(INSTRUCTION):
In the records that follow, find each line containing "file" and copy it.

(RECORDS SHOWN):
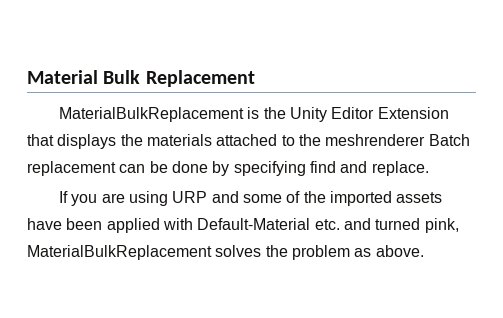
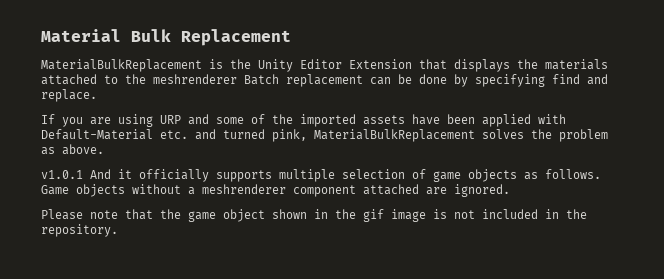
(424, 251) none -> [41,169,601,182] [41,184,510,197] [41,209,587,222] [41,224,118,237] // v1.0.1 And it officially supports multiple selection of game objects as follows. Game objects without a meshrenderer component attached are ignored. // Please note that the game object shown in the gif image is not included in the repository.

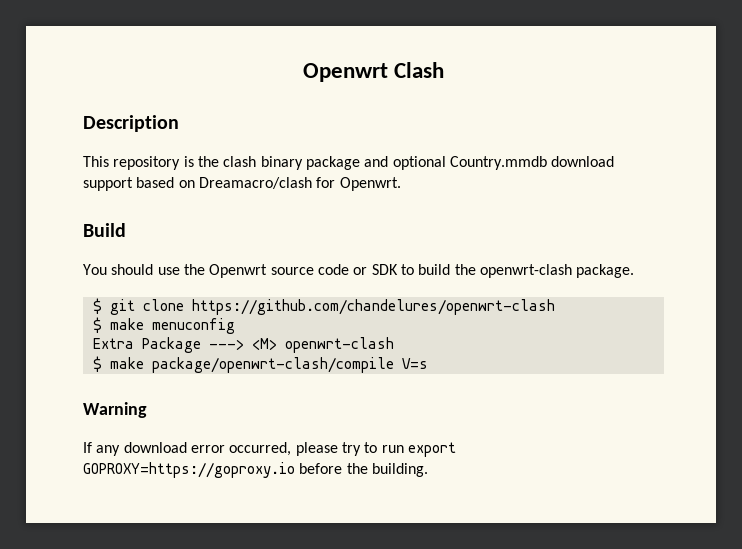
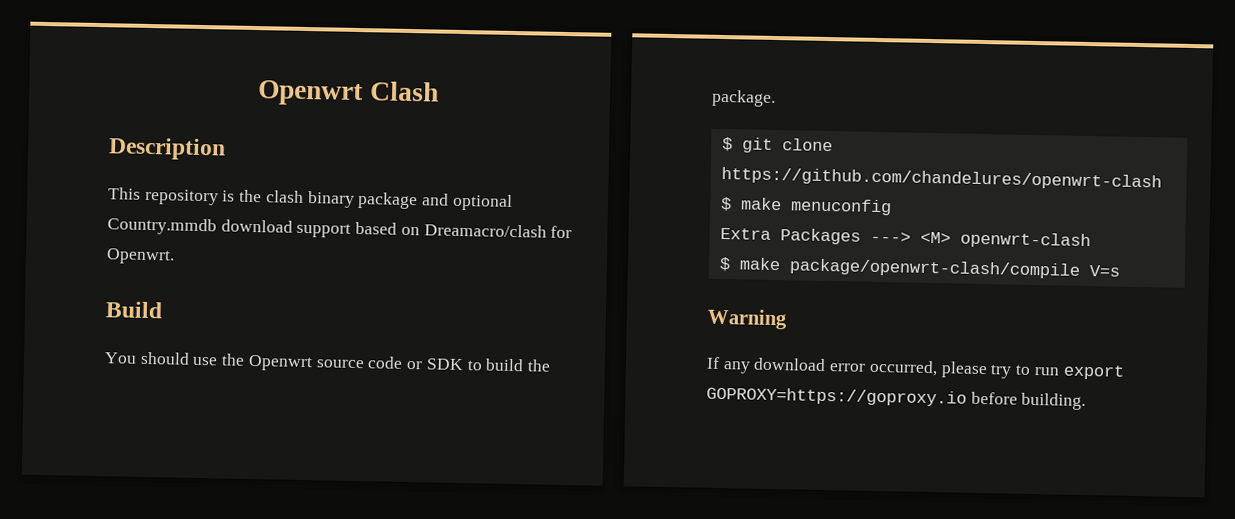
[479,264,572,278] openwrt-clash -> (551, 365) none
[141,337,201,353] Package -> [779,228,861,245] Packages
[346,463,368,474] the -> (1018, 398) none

---

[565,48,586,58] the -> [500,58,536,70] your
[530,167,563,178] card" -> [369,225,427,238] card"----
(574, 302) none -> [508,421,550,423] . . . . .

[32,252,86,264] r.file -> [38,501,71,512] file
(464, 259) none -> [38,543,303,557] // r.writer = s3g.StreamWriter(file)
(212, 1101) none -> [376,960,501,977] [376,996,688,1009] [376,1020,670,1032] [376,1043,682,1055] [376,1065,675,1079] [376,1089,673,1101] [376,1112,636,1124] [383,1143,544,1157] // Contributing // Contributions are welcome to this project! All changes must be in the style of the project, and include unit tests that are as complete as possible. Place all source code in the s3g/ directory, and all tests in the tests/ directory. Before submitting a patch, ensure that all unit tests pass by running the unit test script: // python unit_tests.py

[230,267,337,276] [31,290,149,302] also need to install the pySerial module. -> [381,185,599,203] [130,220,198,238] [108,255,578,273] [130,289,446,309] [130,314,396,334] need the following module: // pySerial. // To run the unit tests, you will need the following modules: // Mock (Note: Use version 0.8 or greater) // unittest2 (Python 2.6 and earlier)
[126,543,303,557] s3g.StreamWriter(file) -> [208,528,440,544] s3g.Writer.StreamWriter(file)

(RESULT FOR THIS EXERCISE):
[32,252,86,264] r.file -> [38,501,71,512] file
(464, 259) none -> [38,543,303,557] // r.writer = s3g.StreamWriter(file)
[126,543,303,557] s3g.StreamWriter(file) -> [208,528,440,544] s3g.Writer.StreamWriter(file)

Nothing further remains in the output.